HOW TO COMPLETE THIS TASK - Set down exactly the lines from the one containing "pouf: none [815,613,975,789]" through the last line of the data below, and no others.

DATA FOR THIS TASK -
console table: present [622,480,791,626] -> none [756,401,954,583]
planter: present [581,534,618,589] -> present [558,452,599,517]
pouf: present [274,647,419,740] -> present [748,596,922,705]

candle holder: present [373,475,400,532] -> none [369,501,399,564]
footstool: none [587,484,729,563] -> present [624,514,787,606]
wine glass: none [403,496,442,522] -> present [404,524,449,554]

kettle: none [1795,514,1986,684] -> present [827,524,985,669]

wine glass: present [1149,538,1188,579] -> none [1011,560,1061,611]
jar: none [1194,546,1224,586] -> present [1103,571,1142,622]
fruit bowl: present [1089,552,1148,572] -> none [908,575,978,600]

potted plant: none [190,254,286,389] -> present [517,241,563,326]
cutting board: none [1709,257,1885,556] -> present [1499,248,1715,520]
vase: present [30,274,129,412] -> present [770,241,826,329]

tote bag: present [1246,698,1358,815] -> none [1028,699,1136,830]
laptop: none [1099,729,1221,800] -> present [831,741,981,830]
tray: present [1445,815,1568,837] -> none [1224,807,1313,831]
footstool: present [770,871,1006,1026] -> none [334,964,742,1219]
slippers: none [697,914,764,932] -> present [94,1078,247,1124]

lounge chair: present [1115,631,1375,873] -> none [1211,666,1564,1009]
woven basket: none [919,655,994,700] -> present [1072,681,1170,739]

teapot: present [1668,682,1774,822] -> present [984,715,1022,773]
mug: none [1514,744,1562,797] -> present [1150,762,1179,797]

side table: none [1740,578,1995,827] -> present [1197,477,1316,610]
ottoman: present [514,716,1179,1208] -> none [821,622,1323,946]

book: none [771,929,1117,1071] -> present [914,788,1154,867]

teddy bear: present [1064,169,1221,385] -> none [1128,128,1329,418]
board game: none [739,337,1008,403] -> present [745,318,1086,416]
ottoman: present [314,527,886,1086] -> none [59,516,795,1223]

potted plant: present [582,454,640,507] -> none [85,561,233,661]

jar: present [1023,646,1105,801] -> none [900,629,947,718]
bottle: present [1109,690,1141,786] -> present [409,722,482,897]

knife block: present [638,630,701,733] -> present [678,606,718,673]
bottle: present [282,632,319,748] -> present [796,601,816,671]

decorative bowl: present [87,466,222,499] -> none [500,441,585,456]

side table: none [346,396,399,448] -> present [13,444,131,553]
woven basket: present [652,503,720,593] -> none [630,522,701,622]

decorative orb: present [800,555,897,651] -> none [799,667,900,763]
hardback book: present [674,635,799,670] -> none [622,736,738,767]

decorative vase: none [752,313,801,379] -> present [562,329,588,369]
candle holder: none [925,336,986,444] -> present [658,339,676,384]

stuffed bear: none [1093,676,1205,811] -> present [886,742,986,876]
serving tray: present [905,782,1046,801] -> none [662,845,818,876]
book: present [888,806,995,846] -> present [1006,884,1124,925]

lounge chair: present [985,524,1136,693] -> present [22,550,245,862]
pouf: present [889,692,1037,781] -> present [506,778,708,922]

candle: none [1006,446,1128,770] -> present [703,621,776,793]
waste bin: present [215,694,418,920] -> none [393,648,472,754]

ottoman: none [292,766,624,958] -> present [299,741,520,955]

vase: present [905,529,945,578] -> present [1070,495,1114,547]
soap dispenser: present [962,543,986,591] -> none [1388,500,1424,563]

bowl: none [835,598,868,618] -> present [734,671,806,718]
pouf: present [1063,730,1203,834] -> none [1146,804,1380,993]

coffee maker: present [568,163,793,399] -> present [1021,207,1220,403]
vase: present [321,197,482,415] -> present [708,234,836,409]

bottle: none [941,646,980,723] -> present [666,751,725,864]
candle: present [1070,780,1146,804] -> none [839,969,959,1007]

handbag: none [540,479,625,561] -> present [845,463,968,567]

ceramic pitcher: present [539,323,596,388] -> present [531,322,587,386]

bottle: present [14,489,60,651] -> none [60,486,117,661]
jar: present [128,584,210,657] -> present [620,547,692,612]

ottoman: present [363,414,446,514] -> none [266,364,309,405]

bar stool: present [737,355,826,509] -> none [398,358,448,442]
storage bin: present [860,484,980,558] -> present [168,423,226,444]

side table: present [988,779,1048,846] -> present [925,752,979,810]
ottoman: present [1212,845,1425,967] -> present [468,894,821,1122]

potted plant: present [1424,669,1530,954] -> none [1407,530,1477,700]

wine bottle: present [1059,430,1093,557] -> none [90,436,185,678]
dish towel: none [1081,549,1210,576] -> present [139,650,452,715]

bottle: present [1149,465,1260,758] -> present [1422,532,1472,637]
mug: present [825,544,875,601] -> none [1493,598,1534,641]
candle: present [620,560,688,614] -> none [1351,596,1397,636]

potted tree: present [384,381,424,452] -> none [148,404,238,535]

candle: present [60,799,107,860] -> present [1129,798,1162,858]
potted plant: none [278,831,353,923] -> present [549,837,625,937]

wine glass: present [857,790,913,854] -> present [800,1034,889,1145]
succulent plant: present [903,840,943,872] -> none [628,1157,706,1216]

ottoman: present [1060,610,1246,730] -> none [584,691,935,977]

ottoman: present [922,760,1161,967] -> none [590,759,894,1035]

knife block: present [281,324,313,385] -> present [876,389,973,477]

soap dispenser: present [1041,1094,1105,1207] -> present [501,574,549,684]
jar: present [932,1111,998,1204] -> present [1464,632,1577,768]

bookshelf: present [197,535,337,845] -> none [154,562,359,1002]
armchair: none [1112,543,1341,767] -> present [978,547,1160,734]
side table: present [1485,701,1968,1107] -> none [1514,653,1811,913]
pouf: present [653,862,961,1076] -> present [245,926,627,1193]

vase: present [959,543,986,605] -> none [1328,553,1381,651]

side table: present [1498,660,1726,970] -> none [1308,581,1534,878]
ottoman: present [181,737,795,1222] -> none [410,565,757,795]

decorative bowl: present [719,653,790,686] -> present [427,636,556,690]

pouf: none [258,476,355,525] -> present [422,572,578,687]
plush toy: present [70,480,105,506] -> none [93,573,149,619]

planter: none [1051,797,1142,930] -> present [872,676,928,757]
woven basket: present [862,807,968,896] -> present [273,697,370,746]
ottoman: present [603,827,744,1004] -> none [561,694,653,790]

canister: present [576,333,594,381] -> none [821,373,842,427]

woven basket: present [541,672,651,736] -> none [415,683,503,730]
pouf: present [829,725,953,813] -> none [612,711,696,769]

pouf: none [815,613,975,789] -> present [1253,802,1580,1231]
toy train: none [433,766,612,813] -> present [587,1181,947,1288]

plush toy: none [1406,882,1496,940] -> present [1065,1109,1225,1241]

TASK ANSWER -
pouf: none [815,613,975,789] -> present [1253,802,1580,1231]
toy train: none [433,766,612,813] -> present [587,1181,947,1288]

plush toy: none [1406,882,1496,940] -> present [1065,1109,1225,1241]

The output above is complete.